Structural models of experimental IDH1 mutants. The structure of R132H IDH1 complexed with αKG, NADP⁺, and Ca²⁺ (PDB 4KZO (27)) was used to model mutations of the tool IDH1 mutations. R132H IDH1 is shown in orange, R132Q in magenta, R132N in cyan, R132A in dark blue, R132K in black, and R132W in purple. Substrates and residues that are mutated are highlighted in stick format, as well as catalytic residue Tyr-139. Ca²⁺ is shown as a sphere. Ligand restraint generation and optimization of provided cif files were generated using eLBOW in the Phenix software suite (35), and mutations were made using Coot (54).

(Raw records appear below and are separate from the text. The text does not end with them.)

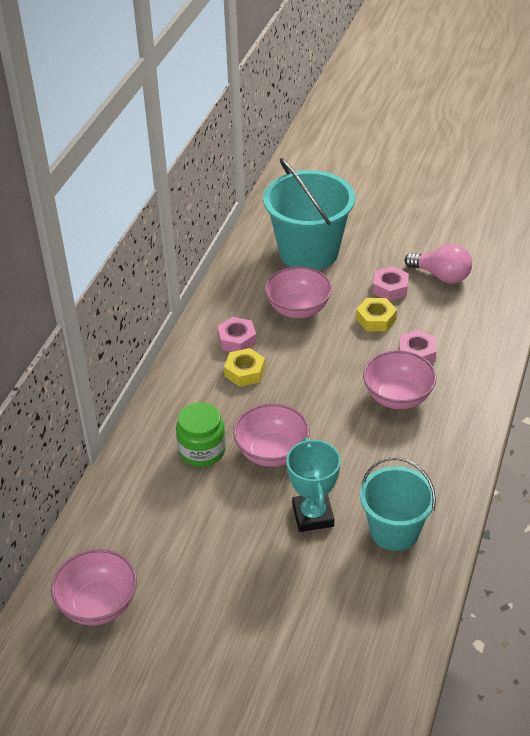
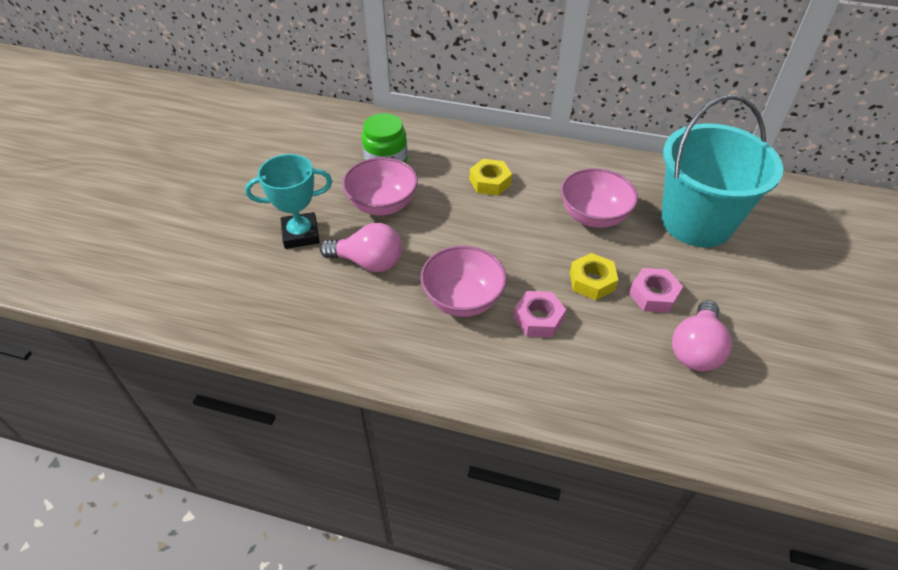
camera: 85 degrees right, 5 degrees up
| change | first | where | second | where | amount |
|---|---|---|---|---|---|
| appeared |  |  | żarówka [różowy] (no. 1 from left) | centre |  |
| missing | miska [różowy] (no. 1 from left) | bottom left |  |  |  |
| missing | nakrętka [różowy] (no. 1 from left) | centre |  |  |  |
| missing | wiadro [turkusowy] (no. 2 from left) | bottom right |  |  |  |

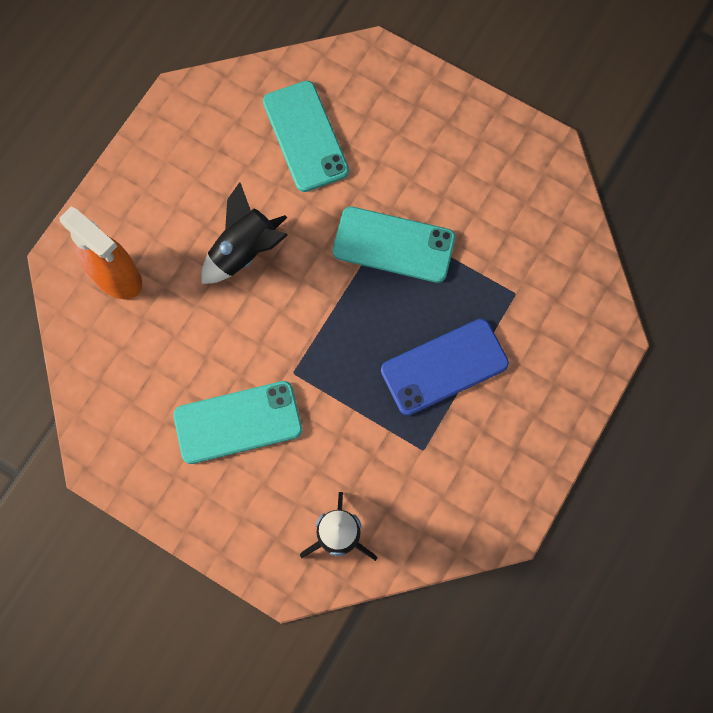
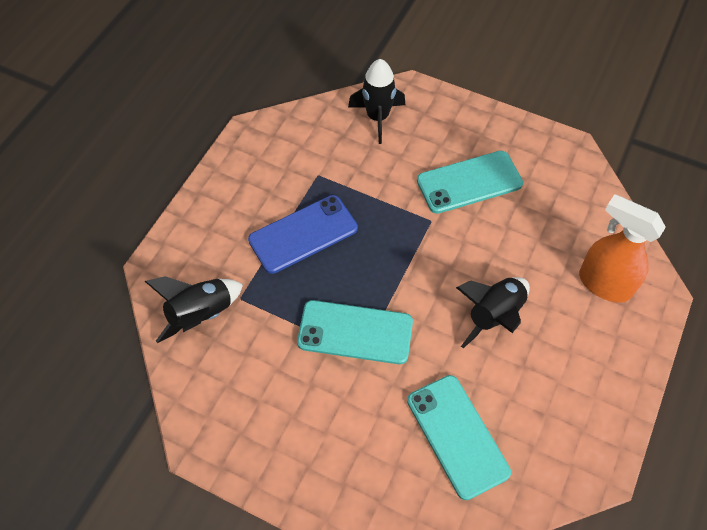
camera: 175 degrees right, 15 degrees down
| change | first | where | second | where | amount |
|---|---|---|---|---|---|
| appeared |  |  | rakieta [czarny] (no. 1 from left) | middle left |  |

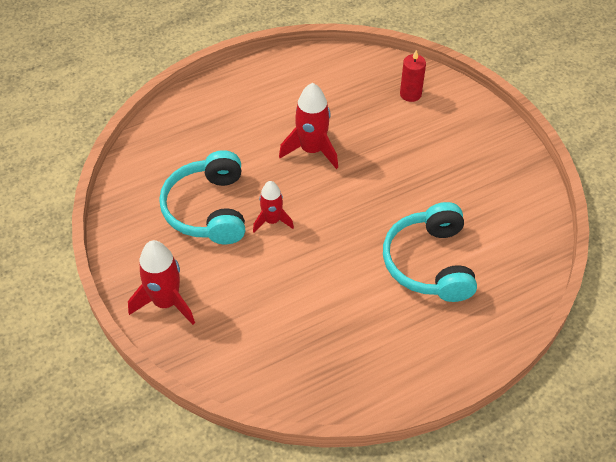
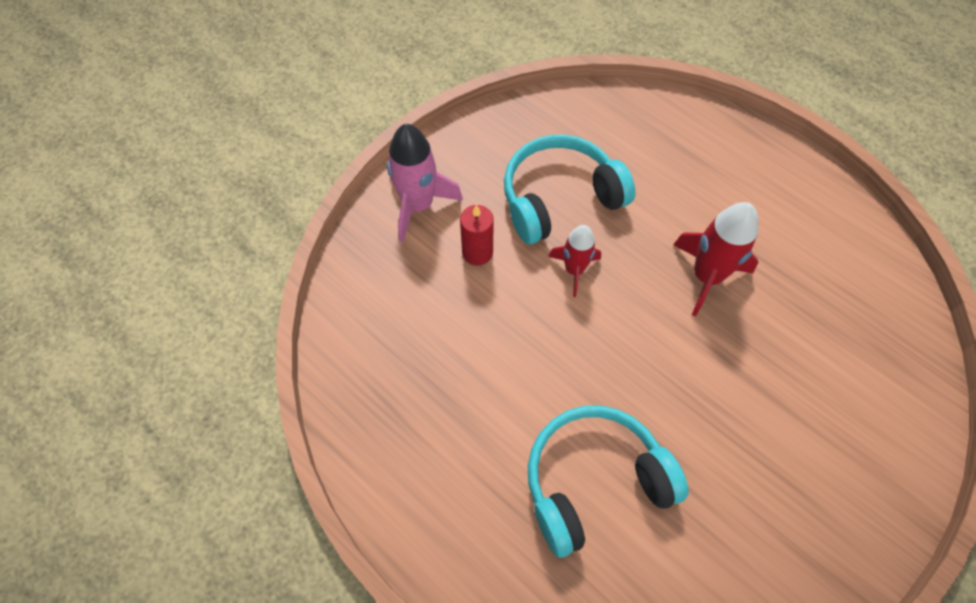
camera: 70 degrees right, 10 degrees up
| change | first | where | second | where | amount |
|---|---|---|---|---|---|
| colour | rakieta [czerwony] (no. 1 from left) | middle left | rakieta [różowy] | top centre |  |
| relocated | świeca [czerwony] | top right |  | centre |  |

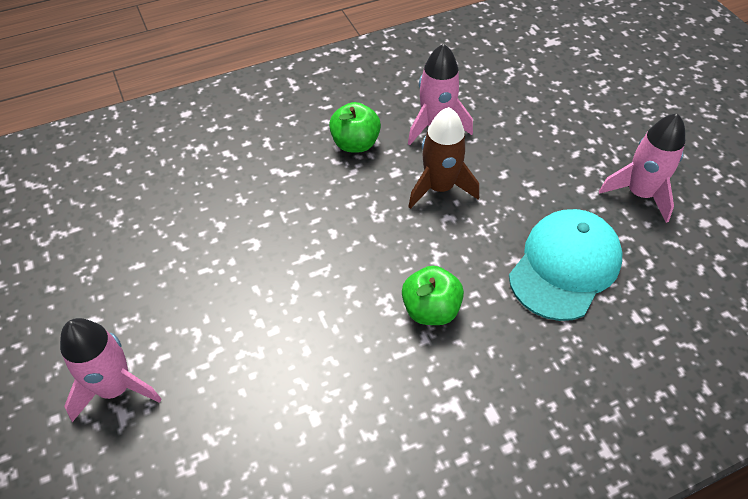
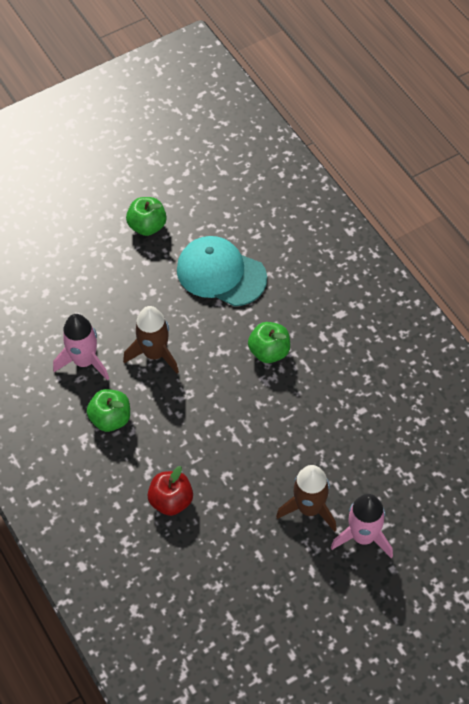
camera: 95 degrees left, 5 degrees up
| change | first | where | second | where | amount |
|---|---|---|---|---|---|
| exchanged | rakieta [różowy] (no. 3 from left) | middle right | jabłko [zielony] (no. 2 from left) | top left |  |
| appeared |  |  | jabłko [czerwony] | bottom centre |  |
| appeared |  |  | rakieta [brązowy] (no. 2 from left) | bottom centre |  |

Geometry Minimization (Phenix software suite) (35) was used to regularize geometries of the models, with 500 iterations and 5 macro cycles.

Figure 7.

Comparisons of catalytic efficiency by IDH1 with mutations at residue 132. The observed rate constants (k_obs) were calculated from the linear range of the slopes of plots of concentration versus time, and then fit to a hyperbolic equation to generate k_cat and K_m values. All experiments were performed at 37 °C. These catalytic parameters result from fits of kinetic data resulting from two different enzyme preparations to ensure reproducibility. A, relative catalytic efficiencies (k_cat/K_m) of the conversion of ICT to αKG using K_m values for ICT are plotted against relative hydrophobicity (43). B, relative catalytic efficiencies (k_cat/K_m) of the conversion of ICT to αKG using K_m values for ICT are plotted against van der Waals volume (44). C, relative catalytic efficiencies (k_cat/K_m) of the conversion of αKG to D2HG using K_m values for αKG are plotted against relative hydrophobicity (43). D, relative catalytic efficiencies (k_cat/K_m) of the conversion of αKG to D2HG using K_m values for αKG are plotted against van der Waals volume (44).